• Site-specific mapping of cysteine redox forms

Quantifying the Reactive Cysteine Proteome

We have developed a chemoproteomic platform, termed as QTRP (Quantitative Thiol Reactivity Profiling, Fig. 1), to systematically and quantitatively analyze the reactivity of thousands of proteomic cysteines toward redox perturbation in various species (Nat Protoc 2020). We initially benchmarked QTRP to identify hundreds of previously unknown redox-sensitive cysteines in human cell lines, which substantially expands the scope of the observable redoxome and suggests a change in functional paradigm from a small set of conserved switches to a much larger, adaptable and cell type specific system (Mol Cell Proteomics 2017). This analysis also provides a basis for greatly expanded exploration of the complex networks controlled by redox sensing, transduction and cellular adaptive responses. Furthermore, the QTRP platform has been applied to multicellular animals, such as C. elegans (Nat Commun 2021), D. melanogaster (Proc Natl Acad Sci U S A 2018), and M. musculus (Nat Cell Biol 2019) for identifying proteome-wide alterations in reactive cysteines upon oxidative stress or genetically regulated redox perturbation, providing several valuable resources for uncovering the mechanisms of redox-modulated control in these model organisms. More generally, QTRP can also provide a potential framework for target profiling of thiol-reactive chemicals, such as naturally occurring electrophiles, reactive drug metabolites, covalent inhibitors, and so on (Cell Host Microbe 2020; Cell Chem Biol 2017; Chem Res Toxicol 2017).
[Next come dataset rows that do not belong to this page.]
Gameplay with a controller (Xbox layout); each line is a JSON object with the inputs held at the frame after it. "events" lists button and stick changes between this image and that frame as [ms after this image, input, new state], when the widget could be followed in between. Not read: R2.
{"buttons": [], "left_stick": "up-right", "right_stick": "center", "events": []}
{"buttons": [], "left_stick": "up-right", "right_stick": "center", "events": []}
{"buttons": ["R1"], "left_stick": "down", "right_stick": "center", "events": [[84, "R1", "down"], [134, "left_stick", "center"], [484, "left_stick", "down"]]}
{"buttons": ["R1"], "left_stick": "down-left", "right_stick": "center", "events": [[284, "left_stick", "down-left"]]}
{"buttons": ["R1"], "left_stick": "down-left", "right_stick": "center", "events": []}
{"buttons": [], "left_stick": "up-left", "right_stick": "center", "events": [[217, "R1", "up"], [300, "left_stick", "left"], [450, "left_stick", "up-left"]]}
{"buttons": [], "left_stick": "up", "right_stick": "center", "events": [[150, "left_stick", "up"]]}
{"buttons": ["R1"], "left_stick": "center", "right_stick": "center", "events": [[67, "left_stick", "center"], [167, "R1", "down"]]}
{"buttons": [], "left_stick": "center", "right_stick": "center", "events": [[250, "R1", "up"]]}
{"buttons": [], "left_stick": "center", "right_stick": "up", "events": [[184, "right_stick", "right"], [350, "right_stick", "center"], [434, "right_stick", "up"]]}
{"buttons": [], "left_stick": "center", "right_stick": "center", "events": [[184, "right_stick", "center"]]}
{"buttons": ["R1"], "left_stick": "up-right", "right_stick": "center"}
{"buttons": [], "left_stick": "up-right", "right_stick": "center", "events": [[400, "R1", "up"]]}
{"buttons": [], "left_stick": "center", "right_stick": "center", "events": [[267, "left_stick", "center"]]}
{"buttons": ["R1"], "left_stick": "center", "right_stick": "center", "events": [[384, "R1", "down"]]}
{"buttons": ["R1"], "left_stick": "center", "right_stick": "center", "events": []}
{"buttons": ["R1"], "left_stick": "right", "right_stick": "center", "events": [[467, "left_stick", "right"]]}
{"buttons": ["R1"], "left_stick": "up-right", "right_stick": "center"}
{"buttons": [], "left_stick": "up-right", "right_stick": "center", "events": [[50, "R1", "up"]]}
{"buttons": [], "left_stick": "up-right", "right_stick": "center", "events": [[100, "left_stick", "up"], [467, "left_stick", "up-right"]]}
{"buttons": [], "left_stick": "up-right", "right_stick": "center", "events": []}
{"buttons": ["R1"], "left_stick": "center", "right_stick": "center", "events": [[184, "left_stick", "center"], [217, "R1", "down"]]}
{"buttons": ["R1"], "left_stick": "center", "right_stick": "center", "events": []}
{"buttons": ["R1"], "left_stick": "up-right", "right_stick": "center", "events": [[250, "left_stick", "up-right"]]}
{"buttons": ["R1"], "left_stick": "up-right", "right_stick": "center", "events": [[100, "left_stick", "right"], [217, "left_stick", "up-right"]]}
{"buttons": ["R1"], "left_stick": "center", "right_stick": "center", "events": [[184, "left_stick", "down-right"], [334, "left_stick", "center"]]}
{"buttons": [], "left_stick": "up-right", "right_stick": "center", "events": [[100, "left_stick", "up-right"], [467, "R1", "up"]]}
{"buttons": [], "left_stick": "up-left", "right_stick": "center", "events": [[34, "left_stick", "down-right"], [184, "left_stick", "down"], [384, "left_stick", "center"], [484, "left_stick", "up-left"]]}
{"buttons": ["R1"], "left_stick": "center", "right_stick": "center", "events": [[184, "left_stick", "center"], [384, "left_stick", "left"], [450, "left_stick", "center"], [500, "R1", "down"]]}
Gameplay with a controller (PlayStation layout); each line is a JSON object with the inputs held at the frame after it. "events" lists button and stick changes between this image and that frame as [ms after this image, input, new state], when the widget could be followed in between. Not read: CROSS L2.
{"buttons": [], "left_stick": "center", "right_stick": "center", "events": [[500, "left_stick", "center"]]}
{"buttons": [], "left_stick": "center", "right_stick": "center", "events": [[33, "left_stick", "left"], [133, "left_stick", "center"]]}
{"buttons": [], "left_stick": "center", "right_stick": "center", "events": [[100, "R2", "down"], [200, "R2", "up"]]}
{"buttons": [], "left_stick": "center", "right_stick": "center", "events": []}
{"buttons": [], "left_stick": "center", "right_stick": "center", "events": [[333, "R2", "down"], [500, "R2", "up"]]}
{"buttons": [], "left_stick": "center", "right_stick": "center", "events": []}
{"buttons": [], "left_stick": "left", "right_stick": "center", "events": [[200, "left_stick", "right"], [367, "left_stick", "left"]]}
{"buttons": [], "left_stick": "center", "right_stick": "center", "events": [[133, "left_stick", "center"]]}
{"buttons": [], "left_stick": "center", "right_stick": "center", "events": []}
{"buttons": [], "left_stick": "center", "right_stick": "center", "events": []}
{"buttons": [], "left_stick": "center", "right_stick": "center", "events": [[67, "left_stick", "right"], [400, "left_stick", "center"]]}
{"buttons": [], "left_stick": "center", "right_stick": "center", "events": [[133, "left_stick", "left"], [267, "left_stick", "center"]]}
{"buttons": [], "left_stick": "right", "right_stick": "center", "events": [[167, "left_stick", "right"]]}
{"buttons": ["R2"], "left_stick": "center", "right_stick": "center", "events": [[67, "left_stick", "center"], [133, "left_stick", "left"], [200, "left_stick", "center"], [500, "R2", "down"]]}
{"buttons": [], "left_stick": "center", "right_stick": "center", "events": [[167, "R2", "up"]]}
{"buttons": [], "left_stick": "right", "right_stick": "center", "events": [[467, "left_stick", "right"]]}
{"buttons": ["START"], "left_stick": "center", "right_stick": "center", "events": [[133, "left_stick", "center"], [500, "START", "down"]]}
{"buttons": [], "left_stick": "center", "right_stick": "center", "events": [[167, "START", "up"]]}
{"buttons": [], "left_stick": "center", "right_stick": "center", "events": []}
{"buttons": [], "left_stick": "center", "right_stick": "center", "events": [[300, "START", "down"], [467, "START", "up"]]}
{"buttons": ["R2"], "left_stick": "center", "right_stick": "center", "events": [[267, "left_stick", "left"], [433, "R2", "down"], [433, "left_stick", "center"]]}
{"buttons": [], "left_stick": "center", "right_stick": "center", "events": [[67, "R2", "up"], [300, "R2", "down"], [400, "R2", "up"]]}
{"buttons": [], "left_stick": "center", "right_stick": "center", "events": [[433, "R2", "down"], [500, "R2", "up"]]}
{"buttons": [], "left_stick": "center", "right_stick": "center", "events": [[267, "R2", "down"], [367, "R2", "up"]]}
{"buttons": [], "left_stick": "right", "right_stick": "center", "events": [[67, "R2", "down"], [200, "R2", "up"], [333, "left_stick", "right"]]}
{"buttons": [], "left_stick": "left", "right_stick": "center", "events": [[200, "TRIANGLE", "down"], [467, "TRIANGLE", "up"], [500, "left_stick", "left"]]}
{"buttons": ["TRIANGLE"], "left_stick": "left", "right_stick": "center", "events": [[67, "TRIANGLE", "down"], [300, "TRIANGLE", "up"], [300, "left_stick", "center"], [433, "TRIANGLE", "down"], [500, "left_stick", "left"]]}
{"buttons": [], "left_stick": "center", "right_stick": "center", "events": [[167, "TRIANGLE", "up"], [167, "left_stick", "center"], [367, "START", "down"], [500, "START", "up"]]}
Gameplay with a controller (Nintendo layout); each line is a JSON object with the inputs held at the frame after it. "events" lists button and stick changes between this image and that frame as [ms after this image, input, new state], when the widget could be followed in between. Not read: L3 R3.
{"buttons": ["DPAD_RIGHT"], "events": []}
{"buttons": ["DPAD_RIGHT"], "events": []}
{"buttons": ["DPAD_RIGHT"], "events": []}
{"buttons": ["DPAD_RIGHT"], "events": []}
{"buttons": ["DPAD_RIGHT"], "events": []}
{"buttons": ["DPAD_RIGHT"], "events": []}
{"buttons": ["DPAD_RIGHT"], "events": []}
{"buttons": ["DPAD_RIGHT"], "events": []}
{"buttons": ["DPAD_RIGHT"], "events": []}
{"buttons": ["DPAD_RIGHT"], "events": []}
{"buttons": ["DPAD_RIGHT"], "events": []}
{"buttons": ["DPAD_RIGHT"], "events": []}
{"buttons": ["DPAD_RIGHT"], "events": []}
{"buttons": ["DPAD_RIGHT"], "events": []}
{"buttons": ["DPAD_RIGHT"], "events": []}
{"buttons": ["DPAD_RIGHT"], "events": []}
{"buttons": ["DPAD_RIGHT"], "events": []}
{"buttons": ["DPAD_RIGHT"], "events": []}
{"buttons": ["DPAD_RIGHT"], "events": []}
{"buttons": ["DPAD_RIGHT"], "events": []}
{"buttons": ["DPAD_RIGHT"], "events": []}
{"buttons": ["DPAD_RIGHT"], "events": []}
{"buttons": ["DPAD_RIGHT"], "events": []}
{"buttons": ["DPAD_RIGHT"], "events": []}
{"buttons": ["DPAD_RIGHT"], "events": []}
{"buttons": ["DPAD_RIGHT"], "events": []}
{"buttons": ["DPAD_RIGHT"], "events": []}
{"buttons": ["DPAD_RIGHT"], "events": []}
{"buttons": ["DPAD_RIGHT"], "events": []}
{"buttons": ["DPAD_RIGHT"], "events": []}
Figure 1. Schematic overview of  QTRP (Quantitative Thiol Reactivity Profiling). IPM: An iodoacetamide-based thiol reactive probe; CuAAC: Copper-catalyzed alkyne azide cycloaddition reaction.

Mapping Cysteine Redox Modifications  

Taking advantage of redox form-specific probes, we have developed a series of redox proteomic methods to directly, site-specifically map and quantify cysteine redox modifications, including sulfenylation (-SOH, Nat Chem 2021), sulfinylation (-SO2H, Nat Chem Biol 2018), and persulfidation (-SSH, also known as sulfhydration, Antioxid Redox Signal 2020), expanding the inventories of redox-regulated cysteine sites in native biological systems from various species. Of note, we recently provided a robust approximation of %SOH in cysteines on a proteome-wide scale in cells (Fig. 2)(Nat Chem 2021). These data sets not only provide mechanistic support for prioritizing functional redox sites, but also offer novel redox mechanisms. For example, quantitative sulfenome analyses allowed us to uncover the biochemical and/or pathophysiological functions of sulfenylation events on MAPK4C181 and SMAD3C64 in plant and mouse, respectively (Proc Natl Acad Sci U S A 2019; Redox Biol 2021). In another example, by quantifying the sulfinome, we discovered many new targets of sulfiredoxin, the sulfinic acid reductase, revealing a heretofore unknown layer of thiol-based cellular redox-regulation  (Nat Chem Biol 2018).

Figure 2. Proteome-wide analysis of cysteine sulfenic acid site stoichiometry (%SOH).

Discovering New Post-Translational Modifications (PTMs)

We have developed a streamlined pipeline to discover new chemotypes in the proteome (Fig. 3). It combines an experimental setting for isotopically featuring modifications derived from activity-based probes and a newly developed informatic tool called pChem (Nat Chem Biol 2022) for blind-searching unexpected mass shifts on detected peptide sequences. This pipeline allowed us to identify several previously unknown PTMs, including a pyrrole-adduct on cysteine by 4-oxo-2-nonenal (an electrophilic metabolite derived from lipid peroxidation) (Mol Cell Proteomics 2017), N-termini formylation derived from oxidative cleavage of proteins (Anal Chem 2018),  and  the formaldehyde-driven transformation  of protein lysine adduction by endogenous dicarbonyls (Chem Sci 2021). The discovery of these modifications  provides much-needed mechanistic insights into the cellular signaling and potential toxicities associated with endogenous electrophiles. In addition, with our expertise in mass spectrometry, we manually characterized unforeseeable PTMs on individual proteins (Nature 2021).

Figure 3. A streamlined pipeline to discover new chemotypes in the proteome. ABP: Activity-based probe.